Indeed, the capital-S Sixties are the mythology fed to my generation. Archetypal heroes and gods and goddesses and wars abound as if they’re all part of some larger tale, a cultural revolution that I’m supposed to believe was organized. But the big story is more easily structured years down the line, thanks to the recorded history of Baby Boomers plus a huge oral history that is a brew of fact, hearsay and foggy memory.

“The White Album” section of the book now exists as a part of that legend but certainly from an Angeleno’s perspective; the Manson murders on Cielo Drive are a huge signpost for Didion. Although descriptions of her exposure to the media-conscious Black Panthers and SDS are something else altogether: “…I considered the illusion of aim to be gained by holding a press conference, the only problem with press conferences being that the press asks questions” smacks of the spin and bureaucratic motions of the current White House. Did I say semi-wistful?

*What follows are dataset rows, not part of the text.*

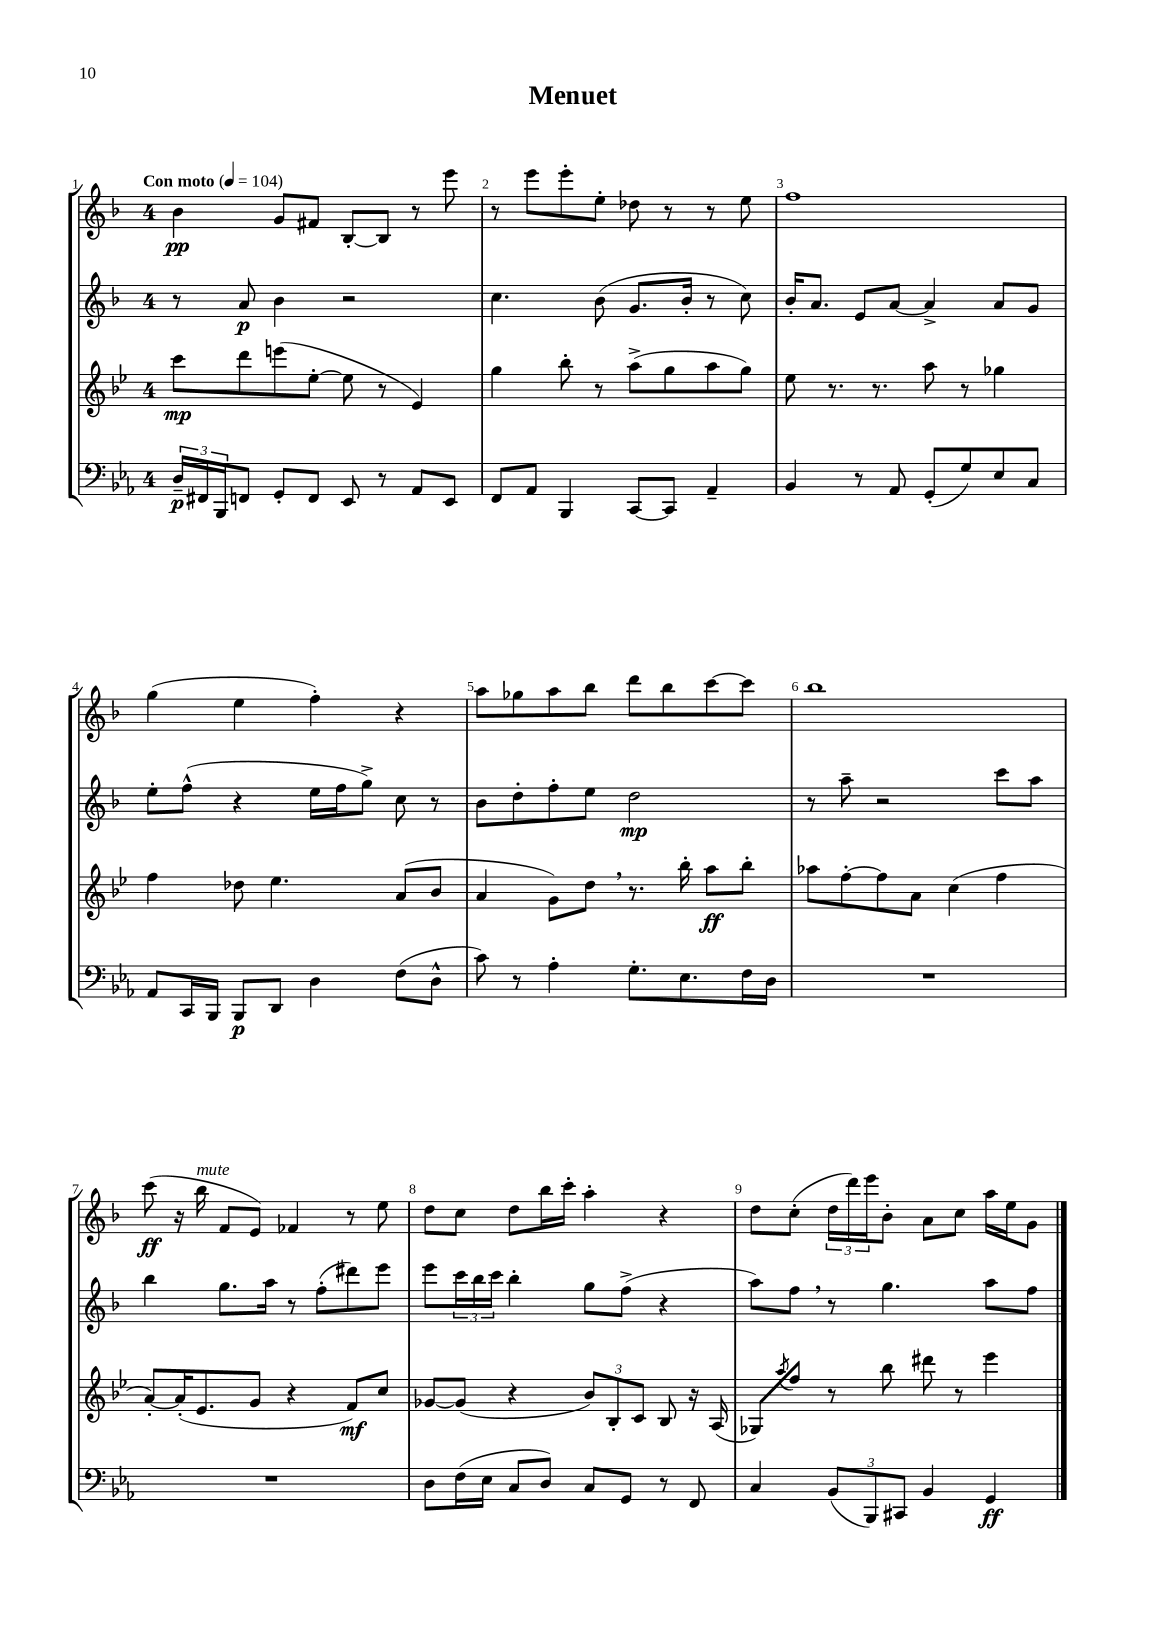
\header { title = "Menuet" }
<<
\new StaffGroup <<
\new Staff = "s0" {
    \clef treble \key f \major \once \override Staff.TimeSignature.style = #'single-digit \time 4/4 \tempo "Con moto" 4 = 104
    bes'4\pp g'8 fis'8 bes8~-. bes8 r8 e'''8 |
    r8 e'''8 e'''8-. e''8-. des''8 r8 r8 e''8 |
    f''1 |
    g''4( e''4 f''4-.) r4 |
    a''8 ges''8 a''8 bes''8 d'''8 bes''8 c'''8~ c'''8 |
    bes''1 |
    c'''8\ff( r16 bes''16^\markup { \italic "mute" } f'8 e'8) fes'4 r8 e''8 |
    d''8 c''8 d''8 bes''16 c'''16-. a''4-. r4 |
    d''8 c''8-.( \tuplet 3/2 { d''16 d'''16) e'''16 } bes'8-. a'8 c''8 a''16 e''16 g'8 \bar "|." |
}
\new Staff = "s1" {
    \clef treble \key f \major \once \override Staff.TimeSignature.style = #'single-digit \time 4/4
    r8 a'8\p bes'4 r2 |
    c''4. bes'8( g'8. bes'16-. r8 c''8) |
    bes'16-. a'8. e'8 a'8~ a'4-> a'8 g'8 |
    e''8-. f''8-^( r4 e''16 f''16 g''8->) c''8 r8 |
    bes'8 d''8-. f''8-. e''8 d''2\mp |
    r8 a''8-- r2 c'''8 a''8 |
    bes''4 g''8. a''16 r8 f''8-.( dis'''8) e'''8 |
    e'''8 \tuplet 3/2 { c'''16 bes''16 c'''16 } bes''4-. g''8 f''8->( r4 |
    a''8) f''8 \breathe r8 g''4. a''8 f''8 \bar "|." |
}
\new Staff = "s2" {
    \clef treble \key bes \major \once \override Staff.TimeSignature.style = #'single-digit \time 4/4
    c'''8\mp d'''8 e'''8( ees''8~-. ees''8 r8 ees'4) |
    g''4 bes''8-. r8 a''8->( g''8 a''8 g''8) |
    ees''8 r8. r8. a''8 r8 ges''4 |
    f''4 des''8 ees''4. a'8( bes'8 |
    a'4 g'8) d''8 \breathe r8. bes''16-. a''8\ff bes''8-. |
    aes''8 f''8~-. f''8 a'8 c''4( f''4 |
    a'8~-.) a'16-.( ees'8. g'8 r4 f'8\mf) c''8 |
    ges'8~ ges'8( r4 \tuplet 3/2 { bes'8) bes8-. c'8 } bes8 r16 a16( |
    ges8) \acciaccatura { a''8 } f''8 r8 bes''8 dis'''8 r8 ees'''4 \bar "|." |
}
\new Staff = "s3" {
    \clef bass \key ees \major \once \override Staff.TimeSignature.style = #'single-digit \time 4/4
    \tuplet 3/2 { d16--\p fis,16 bes,,16 } f,8 g,8-. f,8 ees,8 r8 aes,8 ees,8 |
    f,8 aes,8 bes,,4 c,8~ c,8 aes,4-- |
    bes,4 r8 aes,8 g,8-.( g8) ees8 c8 |
    aes,8 c,16 bes,,16 bes,,8\p d,8 d4 f8( d8-^ |
    c'8) r8 aes4-. g8.-. ees8. f16 d16 |
    R1 |
    R1 |
    d8 f16( ees16 c8 d8) c8 g,8 r8 f,8 |
    c4 \tuplet 3/2 { bes,8( bes,,8) cis,8 } bes,4 g,4\ff \bar "|." |
}
>>
>>
\layout { \context { \Score \override BarNumber.break-visibility = ##(#f #t #t) barNumberVisibility = #all-bar-numbers-visible } }
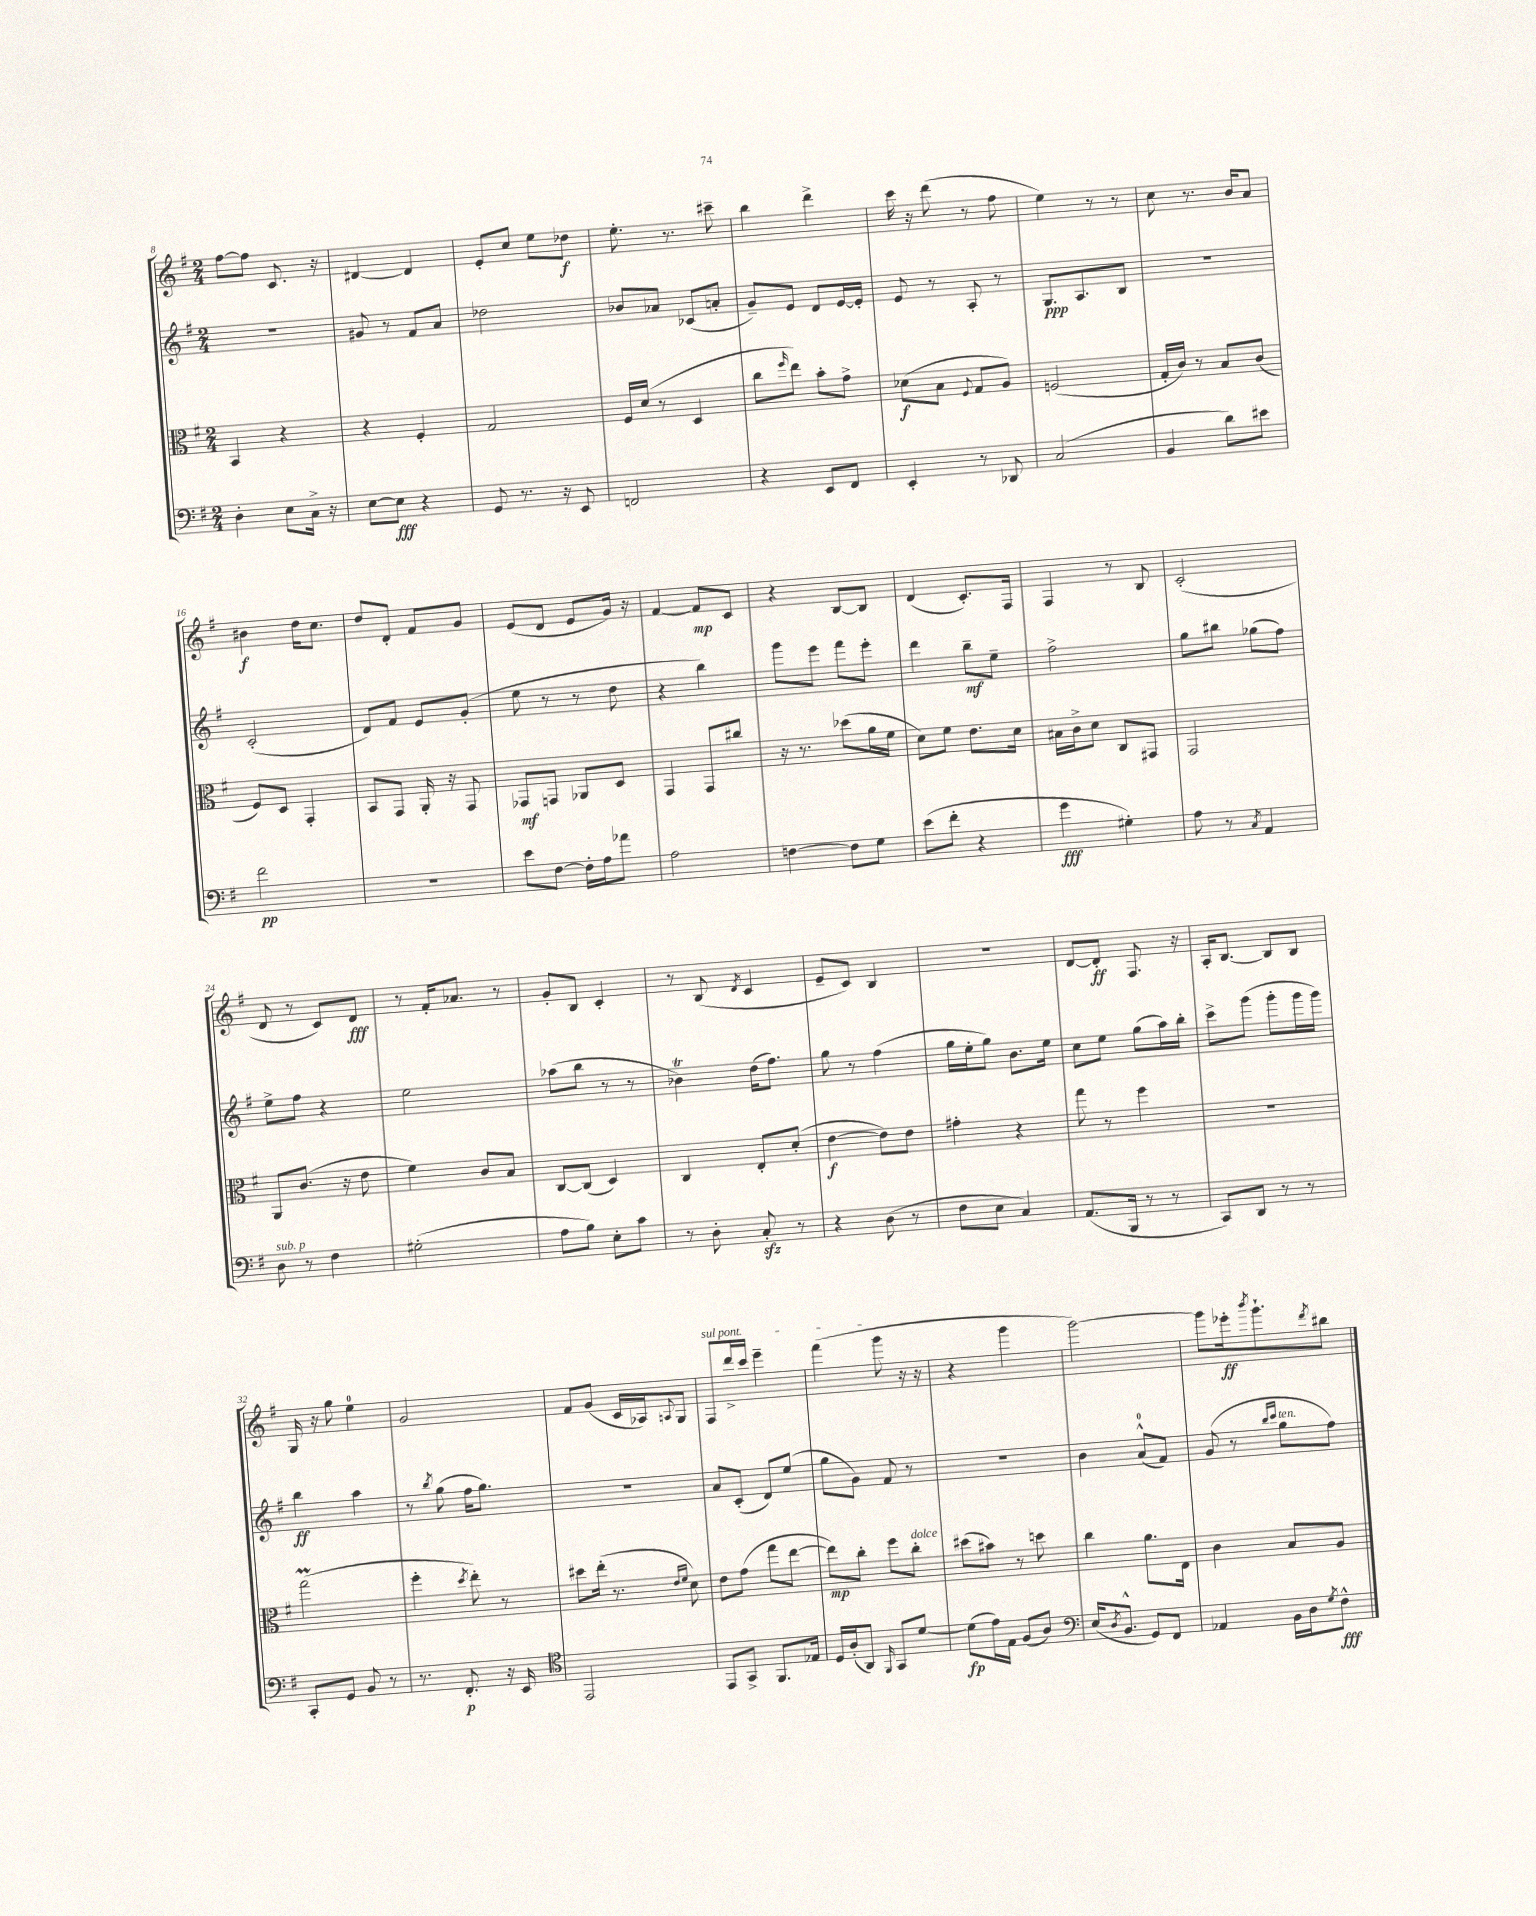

Make that semi-cynical as well.

So much more can be said about the Baby Boom generation’s marketing of itself and its history, but not here. For me the spiritual heart of The White Album has always been the second section, “California Republic.” My response to it, however, was a little different this time around. In 2000, I read about diamond lanes and tried to reinforce my fleeting identity. (“Hey, I’m from California, I know what those are!”) In 2007, I read about diamond lanes twice in one day, first Didion and then the L.A. Times. (“Goddamn it, they don’t need a car pool lane on the 405, they need a friggin’ train!”) In 2000, I was semi-wistful. In 2007, I read about a news cameraman directing California governor’s wife and former actress Nancy Reagan on what flowers to pick during a puff piece. I read about Jerry Brown sleeping on a mattress on the floor while governor. I read that J.Paul Getty built the Getty Villa because he didn’t want “one of those concrete-bunker-type structures.” I read about how The Wild Angels is part of a whole different mythology, that of Youth and the West in particular.

I can’t help but wonder who will write the mythology of today. Because it should really mention how L.A. needs more trains.

// Those familiar with The White Album will note I avoided mentioning the chapter titled “In Hollywood.” That’s a different write-up altogether. Some day.